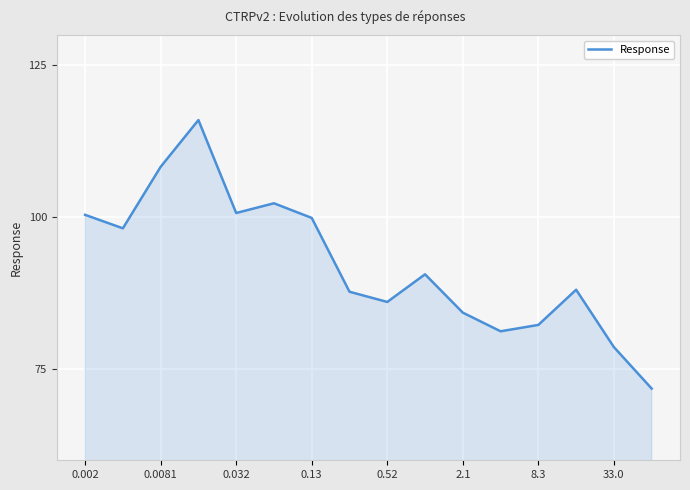

What is the greatest value displayed?

116.0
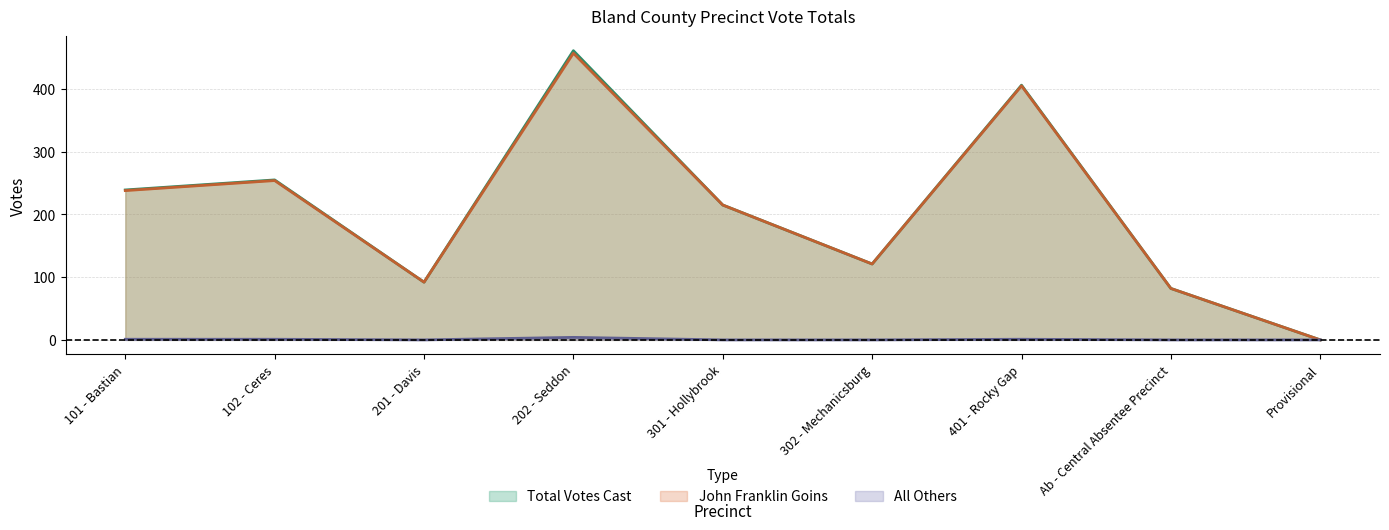

True or false: Total Votes Cast and All Others intersect in this chart.

False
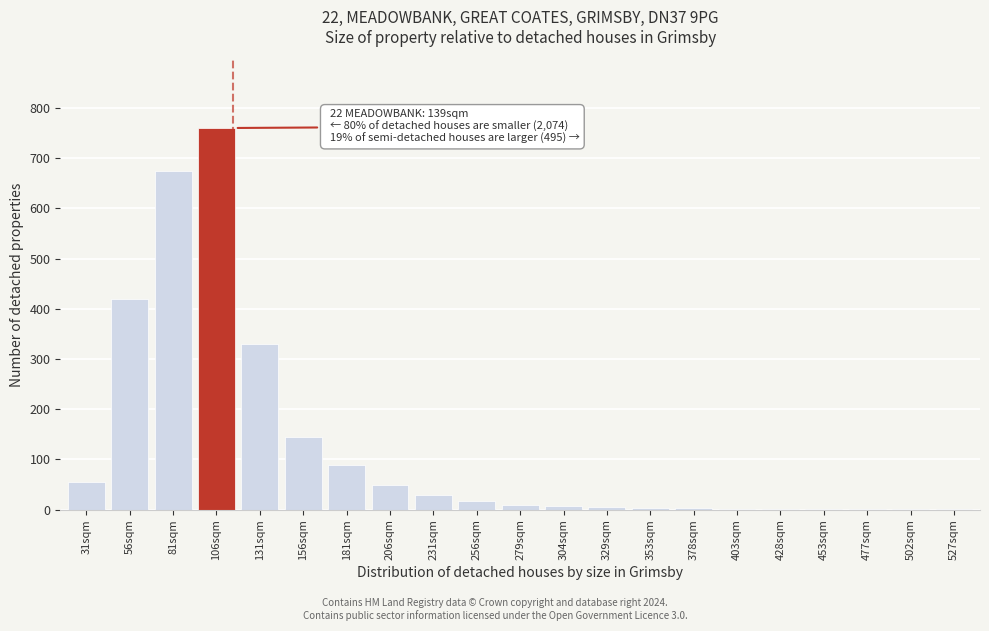

True or false: the data shows 5 at 329sqm.

True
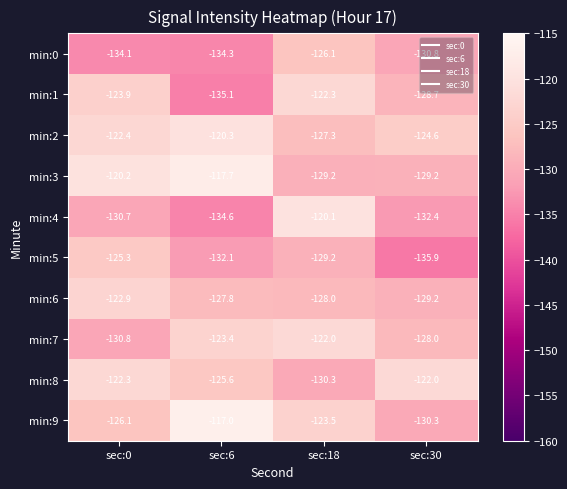

What is the sum of all min:4 values?

-517.8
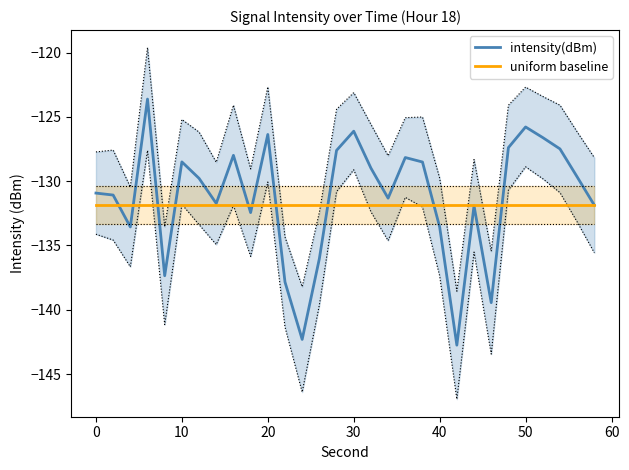

What is the minimum value for intensity(dBm)?

-142.8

GOAL OF THE EXERCISE: Copy out all of the records with "greatest" swapped for "largest" and every other word left as it is. Leave the pictures out.

ANSWER TO THIS TASK:
What is the largest value displayed?

116.0

True or false: Total Votes Cast and All Others intersect in this chart.

False

True or false: the data shows 5 at 329sqm.

True

What is the sum of all min:4 values?

-517.8

What is the minimum value for intensity(dBm)?

-142.8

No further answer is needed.